The ATSB has also considered, in consultation with the NTSB, US FAA, Boeing and CASA, the need for any immediate safety action. It is important that any corrective or precautionary action undertaken in response to a safety occurrence should be justifiable in terms of established or probable facts. However, in view of the nature of the depressurisation event and the implication of a possible mechanism or condition that could affect the structural integrity and safety of other oxygen cylinders used in the aviation environment, the ATSB has released a number of safety advisory notices on the basis of prudence, until such time that the mechanism/s contributing to the cylinder failure are established and understood.

Those safety advisory notices encourage all organisations performing inspection, testing, maintenance and repair activities on aviation oxygen cylinders, to note the circumstances detailed in the ATSB's preliminary report, with a view to ensuring that all relevant procedures, equipment, techniques and personnel qualifications satisfy the applicable regulatory requirements and established engineering best-practices. The ATSB also encourages other operators of transport category aircraft fitted with pressurised gaseous oxygen systems, to note the circumstances detailed in the preliminary report, with a view to ensuring that all oxygen cylinders, and cylinder installations, are maintained in full accordance with the relevant manufacturers requirements, statutory regulations, and established engineering best practices.

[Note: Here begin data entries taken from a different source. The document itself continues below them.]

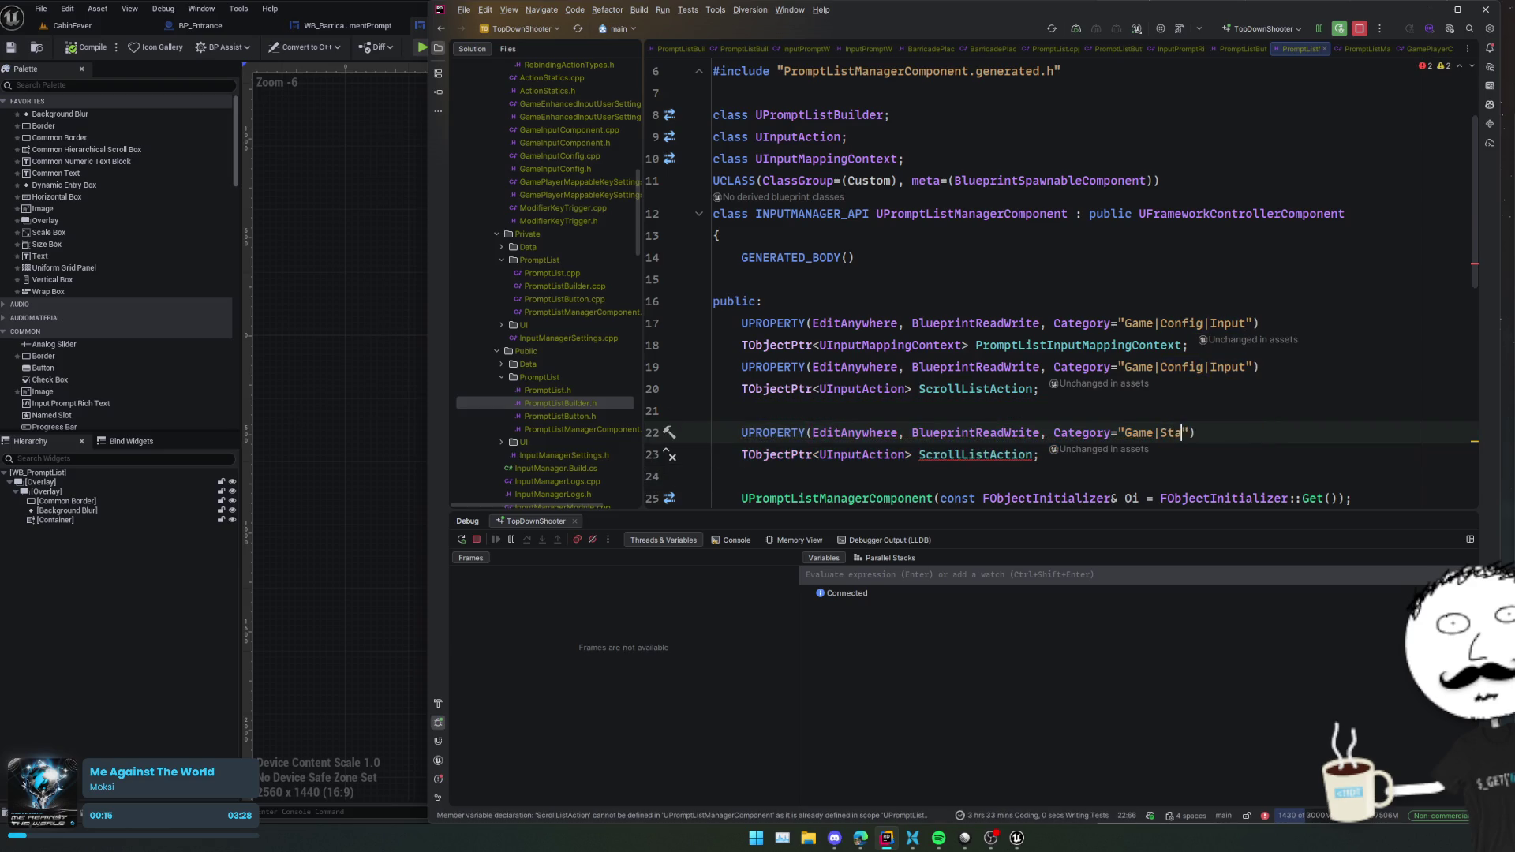
key("ctrl+Delete")
- Change the copied declaration to TObjectPtr<UPromptListBuilder> ActivePrompt;
key("Down")
key("shift+Home")
key("ctrl+Right")
key("Right")
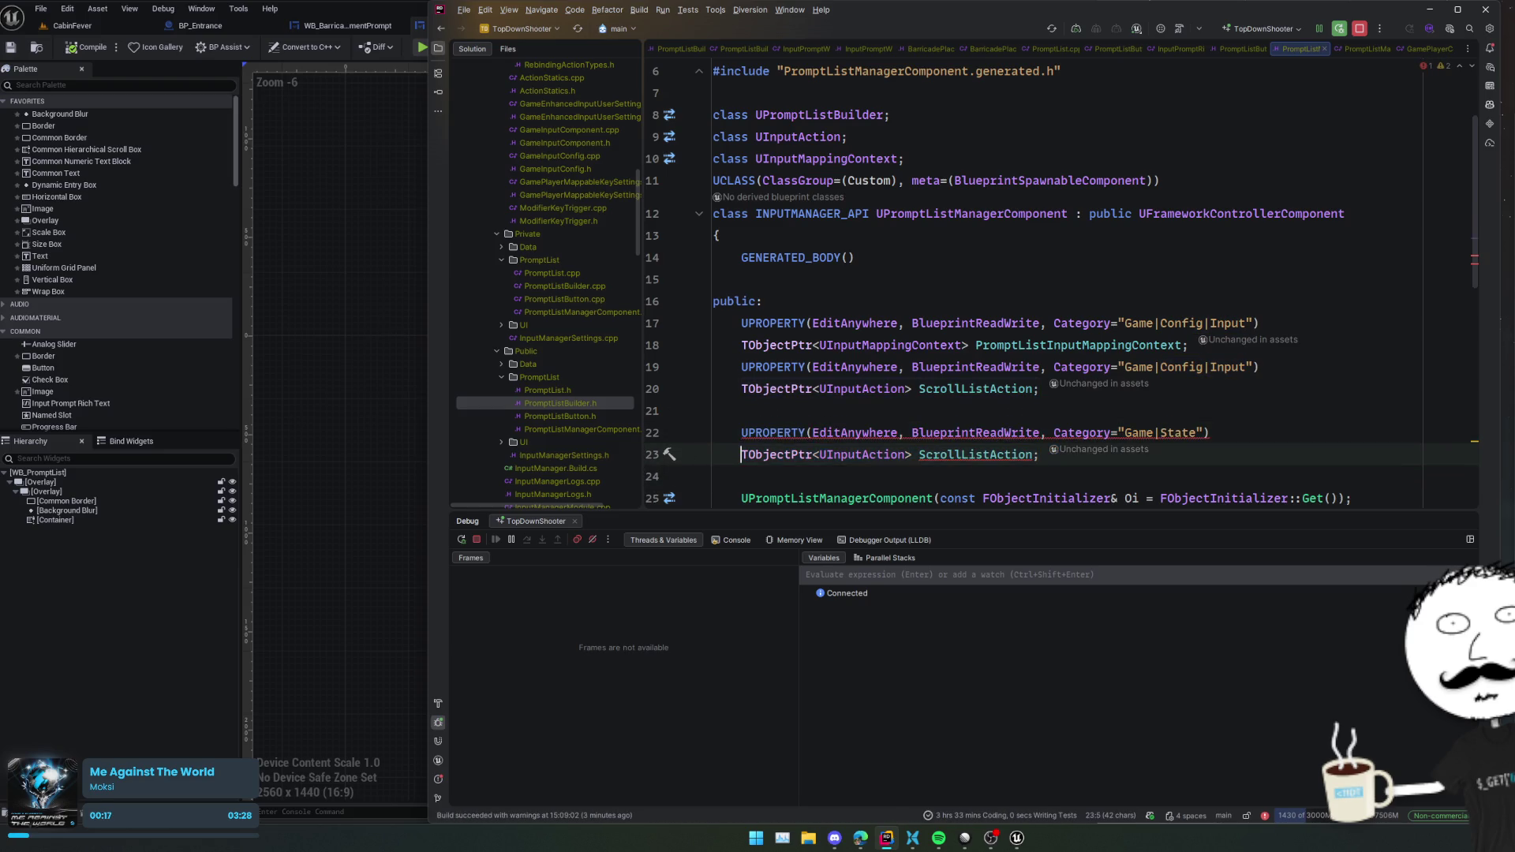
key("ctrl+shift+Right")
type("UPromptListBuilder*")
key("BackSpace")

The investigation is ongoing and the ATSB continues to work closely with representatives from the US NTSB and FAA, Boeing, CASA and Qantas. It is always difficult to predict how long an investigation such as this will take. While it is likely to take some months, should any critical safety issues emerge that require urgent attention, the ATSB will immediately bring such issues to the attention of the relevant authorities who are best placed to take prompt action to address those issues.